LAURA AHOLA-YOUNG is an Associate Professor of Art at Idaho State University in Pocatello. She received her MFA from San Jose State University in 2001. Originally from northern Minnesota, Laura has been influenced by landscapes, winters, ice and resilience. Her current work depicting fallen trees explores the effects of climate change on her hometown. The local is linked to the global and, though the forest is receding, each fallen tree provides fuel for new growth in an ongoing process of adaptation. She writes, “I celebrate the life renewing on the massive tree roots through the survival of lichens and seedlings. At the same time, hidden narratives of human impact are alive within the imagery.” This is Ahola-Young’s first Fellowship.
STACY ISENBARGER is a Professor of Art and Design at the University of Idaho in Moscow. She received her BFA at Clemson University and her MFA from the University of Georgia. Her mixed-media assemblages combine textiles, handcrafting, and found materials to evoke memories of home, and to explore questions of distance and connection between people and places. “Collisions of textures and materiality put viewers at odds with the familiar and evoke tactile memory, inviting them to confront distance, restraint, and the claims they stake between each other.” This is Isenbarger’s first Fellowship.

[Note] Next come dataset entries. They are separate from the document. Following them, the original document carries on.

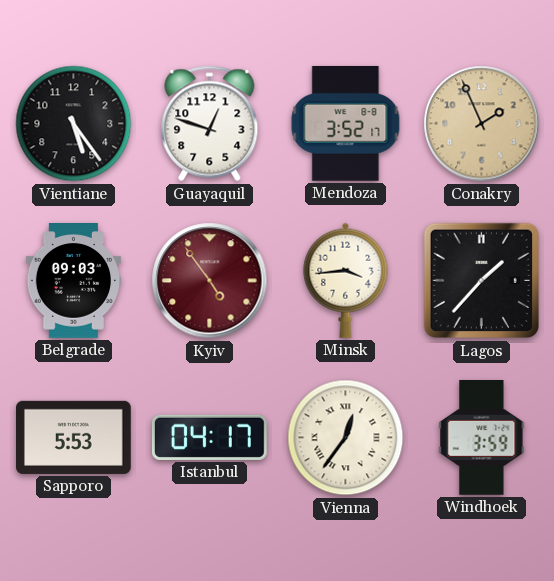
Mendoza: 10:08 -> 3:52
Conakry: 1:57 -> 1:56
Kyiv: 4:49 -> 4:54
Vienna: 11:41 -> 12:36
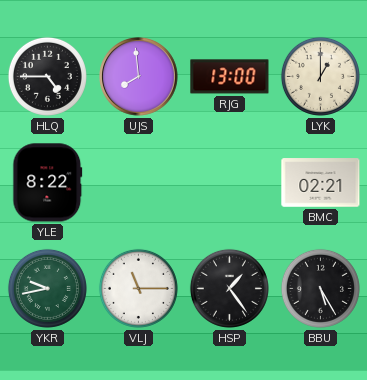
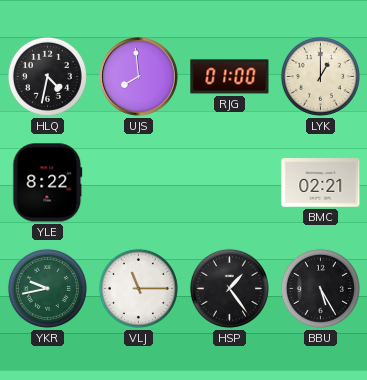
HLQ: 4:45 -> 4:32
RJG: 13:00 -> 01:00
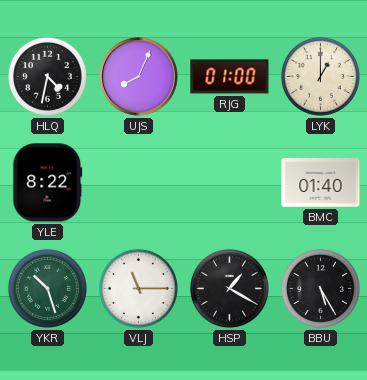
UJS: 7:59 -> 8:04
BMC: 02:21 -> 01:40
YKR: 9:43 -> 10:27
HSP: 1:24 -> 1:20
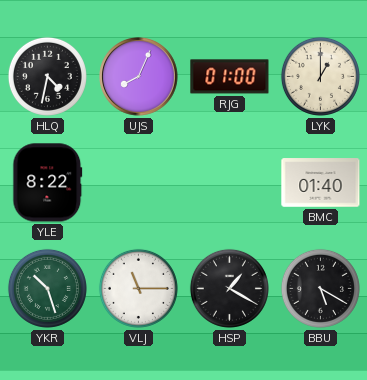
BBU: 5:25 -> 5:20
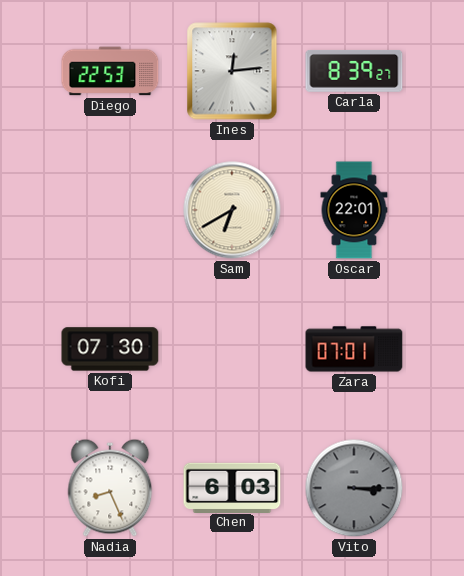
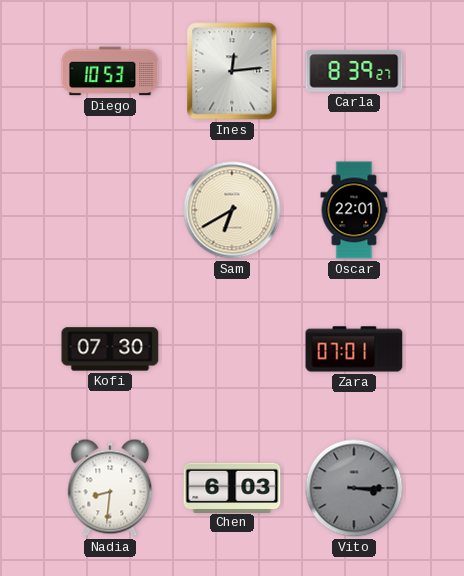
Diego: 22:53 -> 10:53
Nadia: 8:26 -> 8:31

ASTRI SNODGRASS Astri Snodgrass is an Assistant Professor of Drawing and Painting at Boise State University. She holds an MFA in Studio Art from the University of Alabama and a BA in Art and Spanish from Luther College. Additional studies in Norway and Argentina helped shape her interests in language, light, and perception, which drives her unusual treatment of materials. Using paper like a textile, she quilts, colors, and spins abstract works that explore how making things connect us. “This work relates the practices of drawing, spinning, and writing through the practice of drafting, a term these activities share. In drawing, drafting means to render a form; in writing, to begin the process of getting ideas onto paper, and in spinning, it is the action of pulling fibers before they’re twisted together into a yarn.” This is Snodgrass’ first Fellowship.